Auras and vis of all kinds fall under Vim (which is why ReVi is used for moving Vis around and, and InVi for measuring and identifying Vis). The theoretical underpinnings there are seemingly well established by both the nature of Vim/vis and the descriptions of hermetic thought in RoP: M. In general ... I'm inclined to call every type of Vis an expression of magical energy associated with that Art. All of this "only when the Art" specifically is included in a given total type of thinking to me is kind of ... mechanistic/gamist.

That said my greater concern was whether it made other selections to those associated then with an Art obviously mechanically superior from a gameplay perspective. I think it does explicitly do that.

Enchanting Items becomes essentially the only choice that boosts your seasonal vis handling limit, and then (since you are handling vis you are also enchanting items) adds to any total involving that as well.

Conversely a specialty in labs becomes superior expressly, yes, for boosting refinement and giving another slot for a lab upgrade.
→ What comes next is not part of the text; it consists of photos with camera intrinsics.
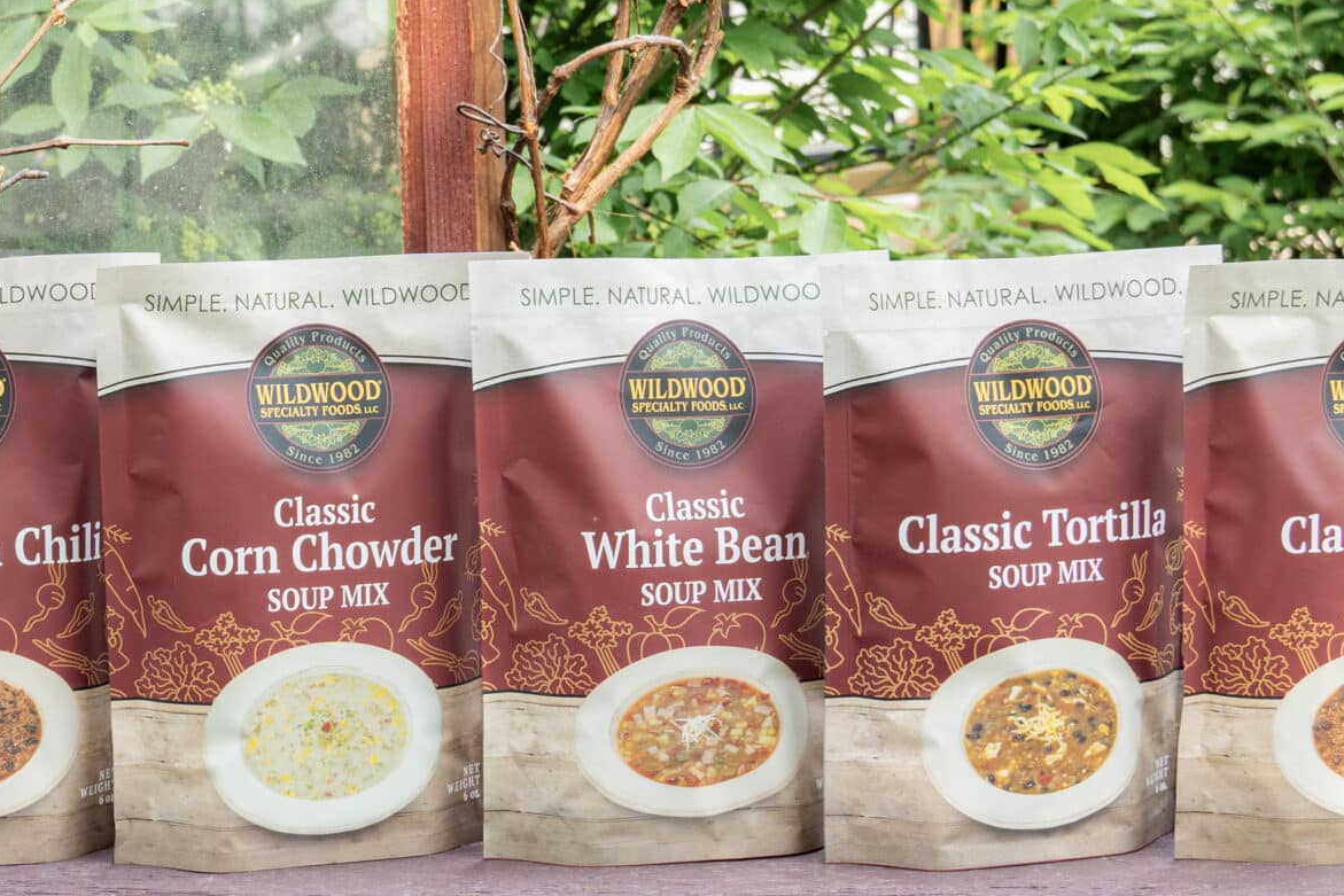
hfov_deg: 21.4
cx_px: 583
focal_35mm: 95
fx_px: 3550
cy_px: 334
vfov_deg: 14.4
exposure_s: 1/100
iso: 250
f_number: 6.3
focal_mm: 29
This makes it the only specialty that then nets you a bonus to lab totals, in the end, greater than one through that additional lab upgrade.

Art specializations by comparison then are by definition worse than either of these as a selection, because they do not boost vis handling and only provide the occasional bonus of one.

So ... to me the relevant question should be, is this a desirable result of this interpretation?